Developed by From Software. Published by Sony Computer Entertainment. Released March 24, 2015. Available on PS4. Review copy provided by Publisher.
The Souls series has gained quite a reputation for having some of the most difficult games of the modern era, and while it's a well-earned reputation, Demon's Souls, Dark Souls, and Dark Souls 2 are special for much more than just their punishing difficulty. They are exemplary in environmental storytelling, risk vs. reward game mechanics, enemy design, level design, and treating gamers with respect. While it's not technically a Souls game -- though it is helmed by Demon's Souls and Dark Souls creator, Hidetaka Miyazaki -- Bloodborne absolutely lives up to the Souls series' reputation by delivering on all of those aforementioned fronts, while at the same time packaging it all in a way that will feel simultaneously familiar and foreign to Souls veterans.
Bloodborne opens with your character arriving at a town named Yharnam seeking something known as Paleblood. A doctor tells you that in order to obtain the Paleblood, you'll need to unravel its mystery, and in order to do that, you'll first need to get some Yharnam blood in you. Never one to turn down an offer of a sketchy blood transfusion, apparently, you agree, much to the sinister delight of your attending physician.
With the transfusion underway, your vision fades, and that's when things start to go a little crazy. In your dream, hideous beasts appear from pools of blood in the ground, tiny ghouls emerge from fog and start climbing all over you, and a voice echoes that says 'Ah, you've found yourself a hunter.'
As you awaken you can find a note that says 'Seek Paleblood to transcend the hunt,' and that's really all that you have to go off of in terms of plot. In typical Souls fashion, the rest of the plot is up to you to figure out. It's entirely possible to miss out on key plot details by failing to find a specific NPC, or missing out on a particular item, or even missing an entire boss fight altogether.

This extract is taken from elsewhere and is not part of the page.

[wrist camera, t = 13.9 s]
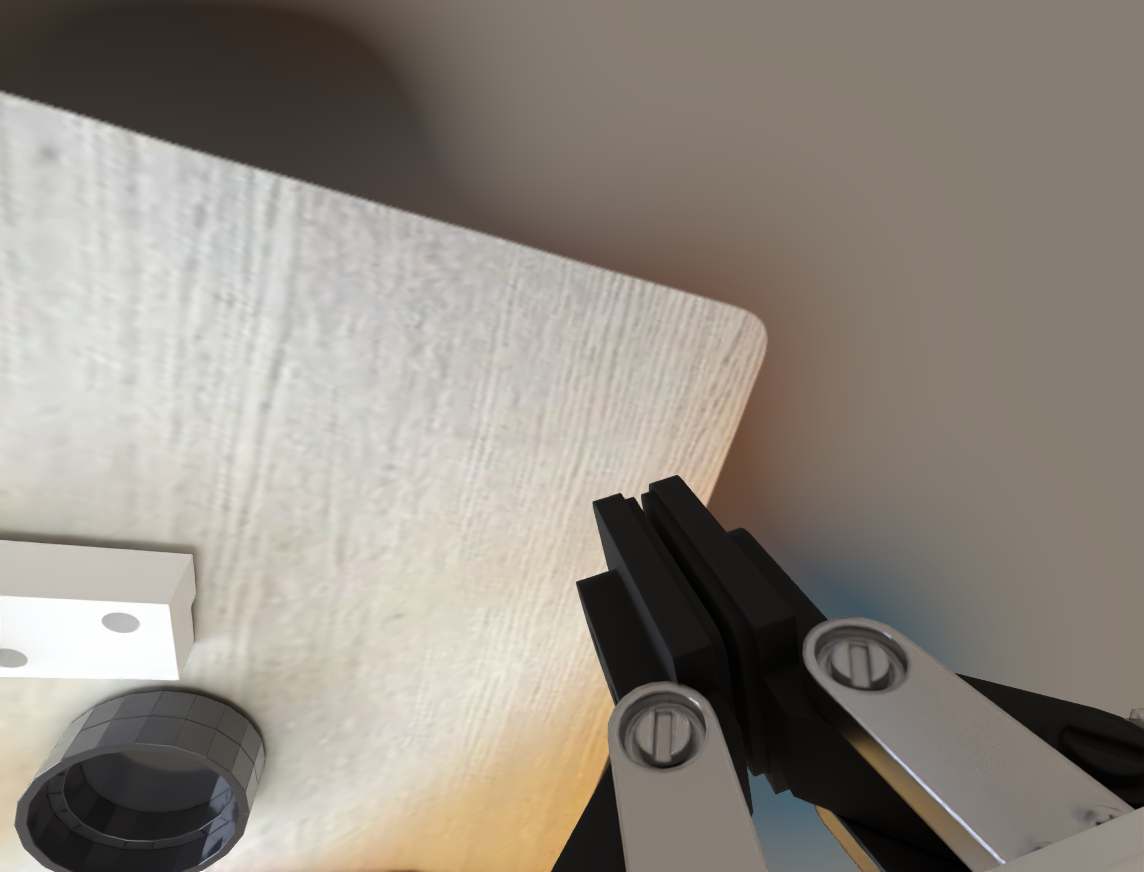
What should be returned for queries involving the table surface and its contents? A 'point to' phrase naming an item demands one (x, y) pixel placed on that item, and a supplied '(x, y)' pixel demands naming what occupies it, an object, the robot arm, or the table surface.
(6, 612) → the bracket
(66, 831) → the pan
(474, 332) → the table surface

Basically, it's From Software up to their usual tricks, and if you didn't like the Souls series style of delivering its story through hidden NPCs and item descriptions, then you're not going to like it here either. There's plenty of interesting lore to discover, and I can't wait to see all of the videos of people digging deep into the game and coming up with their own theories on certain plot threads, but it is a little sad to get to the end of the game and still feel like you don't have a full grasp of what's going on in the world.
If you're coming into Bloodborne as a newcomer to From Software's "Learn by dying" method of game play instruction, be prepared for a rough ride. Likewise, if you were worried about the developers toning down the difficulty in an effort to make the game more accessible to a wider variety of people, then consider your fears alleviated, because Bloodborne is just as brutal as its spiritual predecessors.

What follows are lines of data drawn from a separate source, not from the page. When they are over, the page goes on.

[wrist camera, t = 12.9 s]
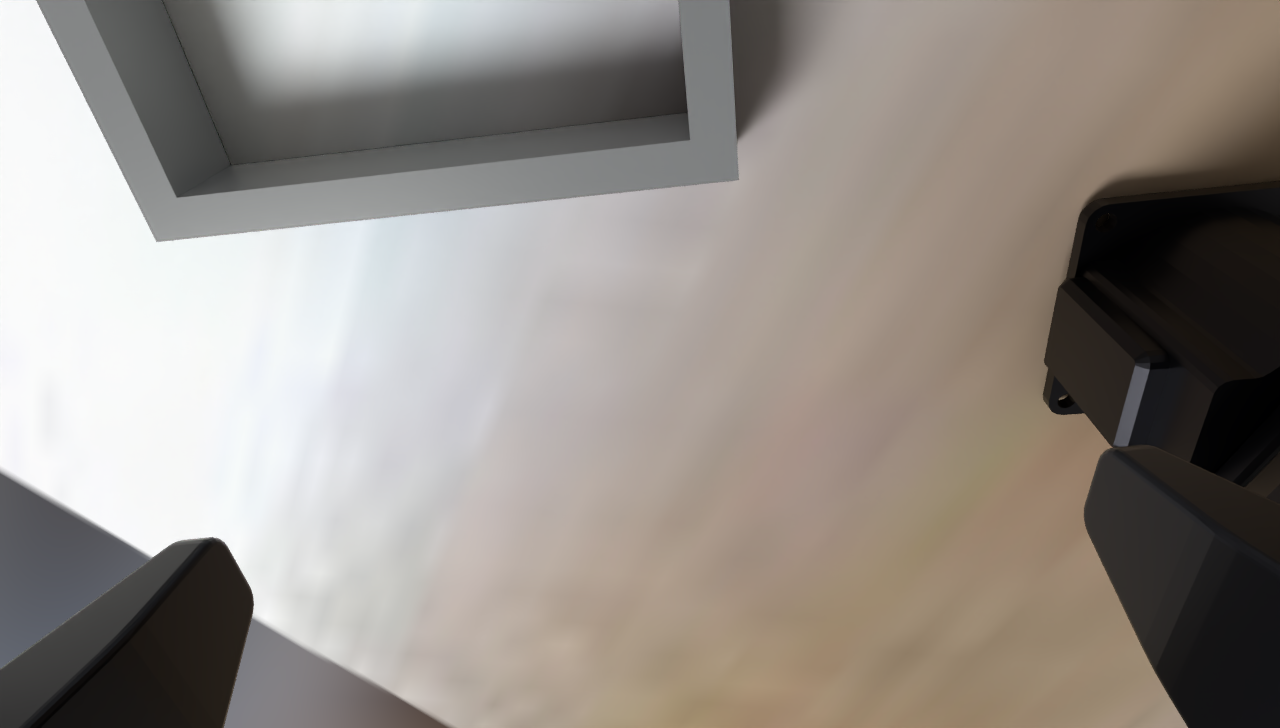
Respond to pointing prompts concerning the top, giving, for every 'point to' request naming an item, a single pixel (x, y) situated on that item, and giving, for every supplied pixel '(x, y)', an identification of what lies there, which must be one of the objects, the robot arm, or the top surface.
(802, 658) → the top surface
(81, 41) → the gray square frame
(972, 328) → the top surface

Enemies in Bloodborne are just about the most aggressive enemies you'll ever encounter in a video game. They're fast as hell, they flail towards you with combos that seemingly never end, and can close the distance at an alarming rate. If you just wait around trying to find openings to attack like you typically would in Dark Souls, chances are you're going to get overwhelmed. Shields, for the most part, are gone as well, so your only method of avoiding damage is by being on point with your dodges.
All of this adds up to an incredibly fast paced combat system and Bloodborne is much better for it. It forces players to be aggressive, while still punishing them for being reckless. Combat is still incredibly challenging, and perhaps at moments, even more so than its predecessor. but it's always fair and always supremely satisfying.